The main screen of the fit-fat-cat application.

Detecting an individual scaffold requires a relatively high number of completed navigation tasks. Completing many puzzles can be a very tedious and repetitive task. Doing this in a single row (e.g. in a paid, controlled experiment during which the subject can concentrate from the beginning to the end) is arguably unfeasible. Luckily, 9 of the subjects found the game interesting enough to solve more than 200 puzzles. Thus it is not the number of subjects that are uniquely large in the dataset, but the number of paths collected from a single subject.

Path filtering

Instead of focusing on the dynamic process of how we learn to navigate, i.e., how we learn an approximate picture of the network by exploration, we concentrate on the way people routinely choose paths in a network after they have developed their individual path selection strategy. In this steady state, subjects do not explore the network or wander around; they simply solve the puzzle by routine. To analyse this steady-state behaviour, we have to drop all unfinished paths, paths taking too much time to complete and loops from the dataset. Of the recorded 19828 paths, we dropped 8177 because they did not reach the target for some reason, 712 paths because the time to solve the puzzle was unusually large (>300 seconds), which raises the question of if the subjects concentrated on the puzzle, and only 352 paths (1.7% of the total paths) because they contained loops.

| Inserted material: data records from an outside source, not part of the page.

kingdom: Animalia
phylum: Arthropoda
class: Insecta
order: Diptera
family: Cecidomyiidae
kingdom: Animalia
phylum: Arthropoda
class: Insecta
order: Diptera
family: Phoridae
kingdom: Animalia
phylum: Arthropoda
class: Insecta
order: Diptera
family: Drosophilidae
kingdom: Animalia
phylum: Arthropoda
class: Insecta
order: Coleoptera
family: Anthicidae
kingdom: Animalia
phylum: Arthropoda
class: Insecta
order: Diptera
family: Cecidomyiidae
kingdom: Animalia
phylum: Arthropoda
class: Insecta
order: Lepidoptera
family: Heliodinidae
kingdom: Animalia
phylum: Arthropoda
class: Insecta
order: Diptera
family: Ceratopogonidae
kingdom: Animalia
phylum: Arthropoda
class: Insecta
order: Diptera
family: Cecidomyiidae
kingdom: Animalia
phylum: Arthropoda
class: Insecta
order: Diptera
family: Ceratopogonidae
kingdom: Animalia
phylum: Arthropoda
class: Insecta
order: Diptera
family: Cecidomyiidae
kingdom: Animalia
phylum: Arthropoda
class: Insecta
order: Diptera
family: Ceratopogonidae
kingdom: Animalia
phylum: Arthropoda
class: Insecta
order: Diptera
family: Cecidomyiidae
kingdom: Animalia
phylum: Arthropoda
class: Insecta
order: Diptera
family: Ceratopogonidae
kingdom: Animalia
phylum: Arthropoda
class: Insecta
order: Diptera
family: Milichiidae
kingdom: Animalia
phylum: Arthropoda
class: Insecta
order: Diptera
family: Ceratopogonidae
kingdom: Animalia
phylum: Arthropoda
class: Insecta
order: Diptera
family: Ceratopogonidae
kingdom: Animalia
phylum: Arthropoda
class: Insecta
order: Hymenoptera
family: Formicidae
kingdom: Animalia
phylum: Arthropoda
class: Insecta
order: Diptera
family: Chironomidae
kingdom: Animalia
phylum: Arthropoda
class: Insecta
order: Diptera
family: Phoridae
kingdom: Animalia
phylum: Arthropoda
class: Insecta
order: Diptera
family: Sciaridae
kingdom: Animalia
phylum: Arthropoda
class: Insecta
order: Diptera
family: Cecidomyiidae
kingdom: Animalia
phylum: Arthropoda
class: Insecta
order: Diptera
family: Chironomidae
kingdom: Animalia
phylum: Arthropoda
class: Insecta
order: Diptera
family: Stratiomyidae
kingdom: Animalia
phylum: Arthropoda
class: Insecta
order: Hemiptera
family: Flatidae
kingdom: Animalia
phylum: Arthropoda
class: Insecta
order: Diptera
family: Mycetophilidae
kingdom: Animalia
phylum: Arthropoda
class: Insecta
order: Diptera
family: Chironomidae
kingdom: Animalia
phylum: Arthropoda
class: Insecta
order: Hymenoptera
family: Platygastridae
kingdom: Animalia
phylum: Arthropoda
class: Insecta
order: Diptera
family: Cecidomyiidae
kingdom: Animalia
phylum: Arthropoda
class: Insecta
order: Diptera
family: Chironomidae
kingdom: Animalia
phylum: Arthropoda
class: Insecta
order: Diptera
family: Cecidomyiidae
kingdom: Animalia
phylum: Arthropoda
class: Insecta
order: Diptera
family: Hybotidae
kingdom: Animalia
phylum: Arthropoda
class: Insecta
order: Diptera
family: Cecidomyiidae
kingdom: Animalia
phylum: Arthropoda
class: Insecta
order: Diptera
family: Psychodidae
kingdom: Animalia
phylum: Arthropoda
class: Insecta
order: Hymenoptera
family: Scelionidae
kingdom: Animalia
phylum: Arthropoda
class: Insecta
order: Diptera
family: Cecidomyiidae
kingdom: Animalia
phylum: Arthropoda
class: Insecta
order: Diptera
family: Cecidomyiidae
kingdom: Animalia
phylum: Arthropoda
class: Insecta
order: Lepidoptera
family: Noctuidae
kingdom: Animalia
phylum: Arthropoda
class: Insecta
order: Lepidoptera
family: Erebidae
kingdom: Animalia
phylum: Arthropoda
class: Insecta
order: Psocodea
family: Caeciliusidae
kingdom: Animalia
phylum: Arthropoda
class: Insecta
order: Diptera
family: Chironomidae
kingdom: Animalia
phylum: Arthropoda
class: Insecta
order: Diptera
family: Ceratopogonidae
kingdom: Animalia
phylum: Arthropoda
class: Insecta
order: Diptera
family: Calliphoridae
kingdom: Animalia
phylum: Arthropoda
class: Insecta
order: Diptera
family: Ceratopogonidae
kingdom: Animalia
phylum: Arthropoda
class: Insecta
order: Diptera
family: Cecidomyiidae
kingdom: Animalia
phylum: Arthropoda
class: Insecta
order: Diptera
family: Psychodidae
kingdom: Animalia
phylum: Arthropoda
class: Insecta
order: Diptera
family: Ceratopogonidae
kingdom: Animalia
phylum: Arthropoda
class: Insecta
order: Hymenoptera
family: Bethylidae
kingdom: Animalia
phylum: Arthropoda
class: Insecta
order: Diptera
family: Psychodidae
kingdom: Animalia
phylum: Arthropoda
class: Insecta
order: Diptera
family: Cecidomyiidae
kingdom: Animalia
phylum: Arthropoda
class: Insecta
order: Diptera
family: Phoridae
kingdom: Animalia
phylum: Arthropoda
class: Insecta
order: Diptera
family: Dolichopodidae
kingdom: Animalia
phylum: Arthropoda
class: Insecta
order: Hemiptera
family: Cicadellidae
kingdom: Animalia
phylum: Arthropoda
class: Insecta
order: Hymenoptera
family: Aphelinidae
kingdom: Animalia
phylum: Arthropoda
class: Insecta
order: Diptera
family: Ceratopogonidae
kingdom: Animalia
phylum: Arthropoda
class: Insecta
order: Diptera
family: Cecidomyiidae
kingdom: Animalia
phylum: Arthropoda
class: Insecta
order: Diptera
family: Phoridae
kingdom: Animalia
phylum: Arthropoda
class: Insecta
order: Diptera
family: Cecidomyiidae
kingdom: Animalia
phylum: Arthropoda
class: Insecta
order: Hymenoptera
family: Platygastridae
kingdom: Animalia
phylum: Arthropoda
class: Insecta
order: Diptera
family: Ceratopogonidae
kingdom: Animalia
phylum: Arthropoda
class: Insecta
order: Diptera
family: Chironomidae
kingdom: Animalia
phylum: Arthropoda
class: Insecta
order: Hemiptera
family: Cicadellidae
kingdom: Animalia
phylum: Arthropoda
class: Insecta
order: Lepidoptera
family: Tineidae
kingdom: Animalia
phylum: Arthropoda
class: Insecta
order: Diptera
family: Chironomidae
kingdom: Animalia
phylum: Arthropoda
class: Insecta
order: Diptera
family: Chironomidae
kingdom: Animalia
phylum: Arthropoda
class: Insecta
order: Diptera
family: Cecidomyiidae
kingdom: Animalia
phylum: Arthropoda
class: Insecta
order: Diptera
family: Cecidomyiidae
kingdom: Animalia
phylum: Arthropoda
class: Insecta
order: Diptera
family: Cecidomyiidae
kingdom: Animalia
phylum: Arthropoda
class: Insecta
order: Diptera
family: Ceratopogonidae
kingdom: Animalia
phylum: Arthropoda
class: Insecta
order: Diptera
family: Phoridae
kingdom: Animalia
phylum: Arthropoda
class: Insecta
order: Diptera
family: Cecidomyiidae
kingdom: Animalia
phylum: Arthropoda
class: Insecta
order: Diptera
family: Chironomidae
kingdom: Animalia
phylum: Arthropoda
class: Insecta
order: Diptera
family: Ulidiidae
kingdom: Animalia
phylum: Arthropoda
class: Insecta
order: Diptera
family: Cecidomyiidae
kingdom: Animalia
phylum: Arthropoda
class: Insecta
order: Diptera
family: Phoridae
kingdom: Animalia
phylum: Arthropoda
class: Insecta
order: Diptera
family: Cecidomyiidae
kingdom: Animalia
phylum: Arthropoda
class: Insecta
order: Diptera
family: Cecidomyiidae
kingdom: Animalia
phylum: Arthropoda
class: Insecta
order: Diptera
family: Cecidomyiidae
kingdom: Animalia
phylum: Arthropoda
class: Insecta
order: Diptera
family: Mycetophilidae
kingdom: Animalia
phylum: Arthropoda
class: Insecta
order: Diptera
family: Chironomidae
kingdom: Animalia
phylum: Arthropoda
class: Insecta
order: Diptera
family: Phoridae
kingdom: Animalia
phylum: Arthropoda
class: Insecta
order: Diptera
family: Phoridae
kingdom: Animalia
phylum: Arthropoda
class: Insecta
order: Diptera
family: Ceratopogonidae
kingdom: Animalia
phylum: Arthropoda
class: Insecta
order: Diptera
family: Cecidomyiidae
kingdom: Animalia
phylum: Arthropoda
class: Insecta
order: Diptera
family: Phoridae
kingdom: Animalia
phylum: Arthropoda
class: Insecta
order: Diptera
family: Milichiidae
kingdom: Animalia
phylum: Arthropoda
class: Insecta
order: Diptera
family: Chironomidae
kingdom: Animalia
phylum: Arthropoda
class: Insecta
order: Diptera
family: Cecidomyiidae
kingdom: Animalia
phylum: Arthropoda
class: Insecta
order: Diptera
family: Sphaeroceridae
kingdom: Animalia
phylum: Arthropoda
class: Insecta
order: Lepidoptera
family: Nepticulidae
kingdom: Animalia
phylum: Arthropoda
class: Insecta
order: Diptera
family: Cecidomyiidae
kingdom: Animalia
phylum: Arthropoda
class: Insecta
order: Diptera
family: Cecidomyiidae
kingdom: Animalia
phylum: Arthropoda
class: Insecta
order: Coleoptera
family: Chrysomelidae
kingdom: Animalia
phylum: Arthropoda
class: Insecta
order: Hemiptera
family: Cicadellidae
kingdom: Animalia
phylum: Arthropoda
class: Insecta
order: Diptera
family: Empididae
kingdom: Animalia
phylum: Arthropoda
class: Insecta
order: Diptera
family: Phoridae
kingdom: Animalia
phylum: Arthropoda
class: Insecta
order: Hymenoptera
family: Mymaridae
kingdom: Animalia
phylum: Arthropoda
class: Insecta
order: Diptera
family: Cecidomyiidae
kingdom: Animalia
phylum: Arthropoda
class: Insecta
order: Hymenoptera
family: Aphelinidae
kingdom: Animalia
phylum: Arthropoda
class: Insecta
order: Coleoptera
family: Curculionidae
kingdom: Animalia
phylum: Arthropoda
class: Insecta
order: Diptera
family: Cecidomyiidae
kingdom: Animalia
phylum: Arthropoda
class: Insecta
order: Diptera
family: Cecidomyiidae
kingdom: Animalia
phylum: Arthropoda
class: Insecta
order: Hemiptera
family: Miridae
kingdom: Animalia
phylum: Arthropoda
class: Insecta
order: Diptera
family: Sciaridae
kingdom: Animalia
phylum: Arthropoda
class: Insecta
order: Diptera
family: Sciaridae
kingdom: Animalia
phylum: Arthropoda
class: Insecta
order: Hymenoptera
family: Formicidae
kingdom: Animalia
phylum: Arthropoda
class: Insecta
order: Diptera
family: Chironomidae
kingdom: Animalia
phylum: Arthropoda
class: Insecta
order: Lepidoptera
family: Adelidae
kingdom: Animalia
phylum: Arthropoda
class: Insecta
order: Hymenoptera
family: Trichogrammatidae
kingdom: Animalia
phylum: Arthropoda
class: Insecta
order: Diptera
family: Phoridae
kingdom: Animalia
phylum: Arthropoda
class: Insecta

Weibull fitting to the random shortest path algorithm

The scaffold sizes and usages of the random shortest path algorithm can be well-estimated with a two-parameter Weibull distribution. As an illustration, we verify the goodness of the fit for the puzzle set of subject 4 in Fig. 8. The results for the other subjects are highly similar.

Figure 8
figure 8

Goodness of fit of the Weibull distribution to the scaffold sizes given by the random shortest path algorithm over the puzzles of subject 4.

Computer simulations

For investigation of the incremental learning of a network via its paths, we have written a simulator in the Python programming language. In the beginning, the simulator reads the network N. After that, it iteratively picks random pairs from the network and computes the shortest and hierarchical paths between them according to the given BFS hierarchy. At each iterative step, the current knowledge about the network is the union of nodes and edges contained in the previous iterations. Therefore, at step t, the knowledge about the network is a graph Gt(V, E); then, after adding a path Pt, it is extended to \({G}_{t+1}={G}_{t}\cup {P}_{t}\) The simulator computes the required entropy and stretch of the paths in Gt compared to the shortest paths in N every 50 steps. We note, that we have run the simulations beyond 2000 paths but the relative positions of the stretch and entropy plots of the algorithms remains the same in that regime.